Hi! Hope you guys are doing well.
I am trying to speed up the learning process of my robot in custom env, and want to use multiprocessing to enhance the training speed. As far as know, since openai_ros fetch the sensor datas by subscribing it we might need to launch multiple simulations environment to multiprocess.
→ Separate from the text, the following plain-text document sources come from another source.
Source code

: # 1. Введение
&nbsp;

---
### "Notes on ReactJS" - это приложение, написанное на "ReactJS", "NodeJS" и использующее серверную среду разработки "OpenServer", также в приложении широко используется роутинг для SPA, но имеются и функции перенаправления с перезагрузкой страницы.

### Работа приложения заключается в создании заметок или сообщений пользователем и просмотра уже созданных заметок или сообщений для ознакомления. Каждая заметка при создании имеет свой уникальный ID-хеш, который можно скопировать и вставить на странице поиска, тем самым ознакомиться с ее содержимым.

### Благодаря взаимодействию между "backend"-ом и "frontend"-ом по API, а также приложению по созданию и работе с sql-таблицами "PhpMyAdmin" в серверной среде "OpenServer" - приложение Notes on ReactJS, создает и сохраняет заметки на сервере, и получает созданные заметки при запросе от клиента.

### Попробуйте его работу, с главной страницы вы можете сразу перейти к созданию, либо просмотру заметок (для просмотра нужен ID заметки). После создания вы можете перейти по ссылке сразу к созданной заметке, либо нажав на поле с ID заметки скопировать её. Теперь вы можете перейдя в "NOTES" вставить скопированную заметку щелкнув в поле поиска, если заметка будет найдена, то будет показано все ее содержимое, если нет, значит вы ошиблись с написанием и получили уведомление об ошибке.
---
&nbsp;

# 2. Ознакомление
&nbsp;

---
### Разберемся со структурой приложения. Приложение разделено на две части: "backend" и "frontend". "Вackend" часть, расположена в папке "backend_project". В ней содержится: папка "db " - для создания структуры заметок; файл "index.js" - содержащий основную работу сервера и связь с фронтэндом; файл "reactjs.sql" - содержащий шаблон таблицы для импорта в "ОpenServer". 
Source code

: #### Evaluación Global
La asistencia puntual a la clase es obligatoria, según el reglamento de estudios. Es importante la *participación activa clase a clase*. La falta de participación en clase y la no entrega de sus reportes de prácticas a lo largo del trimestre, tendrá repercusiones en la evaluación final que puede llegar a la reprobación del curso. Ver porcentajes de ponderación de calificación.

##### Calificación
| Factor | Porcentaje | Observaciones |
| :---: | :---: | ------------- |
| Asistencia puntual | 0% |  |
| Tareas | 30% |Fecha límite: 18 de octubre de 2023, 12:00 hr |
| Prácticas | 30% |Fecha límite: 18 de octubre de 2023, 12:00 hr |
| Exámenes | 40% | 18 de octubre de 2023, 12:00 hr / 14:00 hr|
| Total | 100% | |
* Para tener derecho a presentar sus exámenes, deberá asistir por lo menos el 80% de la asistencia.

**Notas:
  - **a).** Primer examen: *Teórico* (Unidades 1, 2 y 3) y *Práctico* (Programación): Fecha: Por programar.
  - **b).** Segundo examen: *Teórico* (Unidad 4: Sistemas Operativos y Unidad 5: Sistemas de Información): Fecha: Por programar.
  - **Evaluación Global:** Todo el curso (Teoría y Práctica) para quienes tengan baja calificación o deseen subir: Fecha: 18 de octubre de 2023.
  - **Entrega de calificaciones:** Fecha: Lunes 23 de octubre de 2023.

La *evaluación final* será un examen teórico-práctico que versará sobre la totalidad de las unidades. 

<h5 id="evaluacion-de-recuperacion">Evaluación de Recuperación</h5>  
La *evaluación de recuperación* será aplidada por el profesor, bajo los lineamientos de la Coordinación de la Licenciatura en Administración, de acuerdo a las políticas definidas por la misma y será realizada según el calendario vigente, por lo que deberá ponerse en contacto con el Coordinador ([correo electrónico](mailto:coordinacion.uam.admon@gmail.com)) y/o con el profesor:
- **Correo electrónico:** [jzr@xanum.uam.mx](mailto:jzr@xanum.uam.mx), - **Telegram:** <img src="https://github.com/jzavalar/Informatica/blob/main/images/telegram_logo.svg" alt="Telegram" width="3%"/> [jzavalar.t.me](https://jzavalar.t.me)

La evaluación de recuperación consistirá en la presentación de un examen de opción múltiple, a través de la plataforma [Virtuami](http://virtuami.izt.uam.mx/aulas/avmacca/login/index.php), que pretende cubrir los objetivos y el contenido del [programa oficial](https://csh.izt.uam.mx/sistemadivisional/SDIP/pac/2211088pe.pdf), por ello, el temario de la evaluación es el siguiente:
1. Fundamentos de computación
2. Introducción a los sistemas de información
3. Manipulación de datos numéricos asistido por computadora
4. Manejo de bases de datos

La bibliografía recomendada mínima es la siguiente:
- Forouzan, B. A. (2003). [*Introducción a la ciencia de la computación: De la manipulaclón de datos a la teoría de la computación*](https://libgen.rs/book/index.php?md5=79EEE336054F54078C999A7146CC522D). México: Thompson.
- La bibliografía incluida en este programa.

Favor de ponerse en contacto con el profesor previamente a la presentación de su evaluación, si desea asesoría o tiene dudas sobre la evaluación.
Since I don’t know how to do implement this, I’m just training my robot with nenv = 1. Is there a way to enhance the learning process by launching multiple sim env at the same time and train in parallel?
Any kind of answer would be highly appreciated thanks.
Taehyoung
#!/usr/bin/env python
# ROS packages required
import rospy
import rospkg
# Dependencies required
import gym
import os
import numpy as np
import pandas as pd
import time
from stable_baselines3.common.vec_env import DummyVecEnv
from stable_baselines3 import DDPG, PPO, A2C, TD3, SAC
from stable_baselines3.common.monitor import Monitor
# import our task environment
import hummingbird_hover_task_env_a2c
# import hummingbird_hover_task_env_ppo
# from openai_ros.task_envs.cartpole_stay_up import stay_up
# ROS ENV gets started automatically before the training
# from openai_ros.openai_ros_common import StartOpenAI_ROS_Environment -- This has to be solved at the end
# change the directory
os.chdir('/home/ubuntu/catkin_ws/src/hummingbird_pkg/')
rospy.init_node('hummingbird_training_test', anonymous=True, log_level=rospy.FATAL)
# Create the Gym environment
environment_name = rospy.get_param('/hummingbird/task_and_robot_environment_name')
env = gym.make(environment_name)
env = DummyVecEnv([lambda: Monitor(env)])
# rospy.loginfo("Gym environment done")
# Set the logging system
rospack = rospkg.RosPack()
pkg_path = rospack.get_path('hummingbird_pkg')
outdir = pkg_path + '/training_results'
# # env = wrappers.Monitor(env, outdir, force=True)
# # rospy.loginfo("Monitor Wrapper started")
model_list = [
# A2C(MlpPolicy, env, verbose=1, tensorboard_log="/home/ubuntu/catkin_ws/src/hummingbird_pkg/results/tensorboard_logs/A2C/"),
PPO("MlpPolicy", env, verbose=1, ent_coef=0.001, tensorboard_log="/home/ubuntu/catkin_ws/src/hummingbird_pkg/results/tensorboard_logs/PPO/"),
# DDPG(MlpPolicy, env, verbose=1, ent_coef=0.001, learning_rate=0.0005, tensorboard_log="/home/ubuntu/catkin_ws/src/hummingbird_pkg/results/tensorboard_logs/DDPG/"),
# TD3(MlpPolicy, env, verbose=1, tensorboard_log="/home/ubuntu/catkin_ws/src/hummingbird_pkg/results/tensorboard_logs/TD3/"),
# SAC(MlpPolicy, env, verbose=1, tensorboard_log="/home/ubuntu/catkin_ws/src/hummingbird_pkg/results/tensorboard_logs/SAC/")
]
algo_list = [
# 'A2C',
'PPO',
# 'DDPG',
# 'TD3',
# 'SAC'
]
training_time_list = []
for model, algo in zip(model_list, algo_list):
print(model)
start = time.time()
model.learn(total_timesteps=300000)
end = time.time()
training_time_list.append((end-start)*1000)
model.save("/home/ubuntu/catkin_ws/src/hummingbird_pkg/results/trained_model"+"_"+algo)
df = pd.DataFrame(list(zip(algo_list, training_time_list)), columns=['algo', 'train_time (ms)'])
df.to_csv('/home/ubuntu/catkin_ws/src/hummingbird_pkg/results/train_time.csv', index=False)
env.close()
I have customized the task and robot environment as the lecture suggest, and so far the simulation runs fine but i want to speed up the training process by multiprocessing! Looking forward to your answer.